Technical
24 Apr 2020
The unreasonable effectiveness of combining datasets
Author
Ilia Zintchenko
Co-founder and CTO
A machine learning model generally gets more and more accurate with more data. However, each new observation also adds less and less new information. The model starts to overtrain on our specific dataset, becoming increasingly blind to outliers. This is an especially dangerous game to play in a rapidly changing macroeconomic environment.
To increase the generalization ability of our model and make it robust against outliers, a simple idea would be to train on multiple datasets at once. The more datasets a single model can perform well on, the less of a “surprise” an outlier observation would be. Let’s look at a toy example.
Imagine two different datasets of pictures of dogs playing with different color balls. The goal is to train a model to locate the ball in each picture. In the first dataset, dogs are playing with blue balls
A model trained on this dataset will falsely learn that all balls must be blue. In the second dataset, all dogs are playing with yellow balls.

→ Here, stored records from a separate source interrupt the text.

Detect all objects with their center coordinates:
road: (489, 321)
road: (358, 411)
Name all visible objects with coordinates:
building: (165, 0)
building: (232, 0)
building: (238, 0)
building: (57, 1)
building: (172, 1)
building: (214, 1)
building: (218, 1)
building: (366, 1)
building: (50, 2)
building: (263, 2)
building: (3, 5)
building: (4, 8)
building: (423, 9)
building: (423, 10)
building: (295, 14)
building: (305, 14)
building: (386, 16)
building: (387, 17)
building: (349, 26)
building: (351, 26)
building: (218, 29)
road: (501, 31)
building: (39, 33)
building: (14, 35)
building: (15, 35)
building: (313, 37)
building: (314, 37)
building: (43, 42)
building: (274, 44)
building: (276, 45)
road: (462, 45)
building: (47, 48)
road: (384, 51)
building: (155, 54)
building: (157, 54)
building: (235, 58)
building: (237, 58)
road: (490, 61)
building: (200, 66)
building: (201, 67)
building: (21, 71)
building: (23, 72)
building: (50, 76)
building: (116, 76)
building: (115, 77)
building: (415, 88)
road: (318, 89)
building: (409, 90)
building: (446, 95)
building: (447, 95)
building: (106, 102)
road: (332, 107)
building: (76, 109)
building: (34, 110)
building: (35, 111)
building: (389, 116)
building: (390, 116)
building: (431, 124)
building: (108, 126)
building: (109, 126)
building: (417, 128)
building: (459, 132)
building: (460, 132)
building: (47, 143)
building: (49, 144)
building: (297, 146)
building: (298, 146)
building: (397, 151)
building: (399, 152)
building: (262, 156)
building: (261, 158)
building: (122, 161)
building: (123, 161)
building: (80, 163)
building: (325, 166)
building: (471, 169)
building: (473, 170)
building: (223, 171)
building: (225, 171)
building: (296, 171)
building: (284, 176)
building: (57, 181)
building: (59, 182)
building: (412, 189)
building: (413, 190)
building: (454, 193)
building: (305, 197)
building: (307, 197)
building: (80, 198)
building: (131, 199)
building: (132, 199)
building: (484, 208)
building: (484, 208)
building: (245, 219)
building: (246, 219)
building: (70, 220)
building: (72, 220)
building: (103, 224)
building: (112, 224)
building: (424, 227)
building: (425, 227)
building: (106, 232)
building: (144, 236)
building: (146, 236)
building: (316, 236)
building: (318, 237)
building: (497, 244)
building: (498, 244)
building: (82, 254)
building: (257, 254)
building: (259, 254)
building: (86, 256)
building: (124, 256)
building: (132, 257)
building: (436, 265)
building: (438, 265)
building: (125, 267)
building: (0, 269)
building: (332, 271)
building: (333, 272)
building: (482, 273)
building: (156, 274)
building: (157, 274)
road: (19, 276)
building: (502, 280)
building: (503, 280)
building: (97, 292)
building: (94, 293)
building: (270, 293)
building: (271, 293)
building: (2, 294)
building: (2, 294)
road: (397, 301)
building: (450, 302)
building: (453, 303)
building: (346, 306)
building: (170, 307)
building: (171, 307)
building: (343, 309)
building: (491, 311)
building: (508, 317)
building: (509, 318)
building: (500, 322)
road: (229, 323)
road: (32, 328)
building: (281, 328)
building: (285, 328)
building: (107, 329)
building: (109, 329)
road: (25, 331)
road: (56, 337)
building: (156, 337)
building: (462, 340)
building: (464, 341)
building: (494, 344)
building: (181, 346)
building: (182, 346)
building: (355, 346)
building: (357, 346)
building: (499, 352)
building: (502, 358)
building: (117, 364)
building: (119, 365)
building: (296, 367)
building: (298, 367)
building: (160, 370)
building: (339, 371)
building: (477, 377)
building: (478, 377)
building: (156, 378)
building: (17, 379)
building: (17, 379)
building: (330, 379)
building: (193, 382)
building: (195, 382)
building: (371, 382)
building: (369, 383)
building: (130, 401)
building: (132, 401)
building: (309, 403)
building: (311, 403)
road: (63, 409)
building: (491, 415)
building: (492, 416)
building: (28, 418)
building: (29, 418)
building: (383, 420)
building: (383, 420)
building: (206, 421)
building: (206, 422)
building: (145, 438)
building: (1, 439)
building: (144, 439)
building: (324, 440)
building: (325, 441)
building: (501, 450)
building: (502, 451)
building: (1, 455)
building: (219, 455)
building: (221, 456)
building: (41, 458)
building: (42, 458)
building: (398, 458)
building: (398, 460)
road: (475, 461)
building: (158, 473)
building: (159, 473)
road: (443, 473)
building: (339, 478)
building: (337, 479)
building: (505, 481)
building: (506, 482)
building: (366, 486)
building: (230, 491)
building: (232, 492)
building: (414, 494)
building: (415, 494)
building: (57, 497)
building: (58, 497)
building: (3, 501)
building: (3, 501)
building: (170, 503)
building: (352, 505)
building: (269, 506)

Equivalently, this model will falsely learn that all balls must be yellow. When a dog playing with an orange ball comes along, both of these models fail to locate it, as neither model has seen a ball of a different color.
If we, however, train a model on both of these datasets simultaneously,
it will learn that balls can come in a variety of colors, and be able to locate a ball the orange ball correctly.
In a commercial setting, different companies tend to have different distributions of customers and corresponding datasets. Variations in the distributions depend on multiple factors, including geography, market sector, positioning, etc. By training across datasets of multiple organizations, a model can be much better prepared to handle customers it has not seen before.
Ntropy is building a network to allow data consumers to train machine learning models on multi-organization data with minimal engineering overhead and data producers to seamlessly monetise their data pool at no additional privacy risk.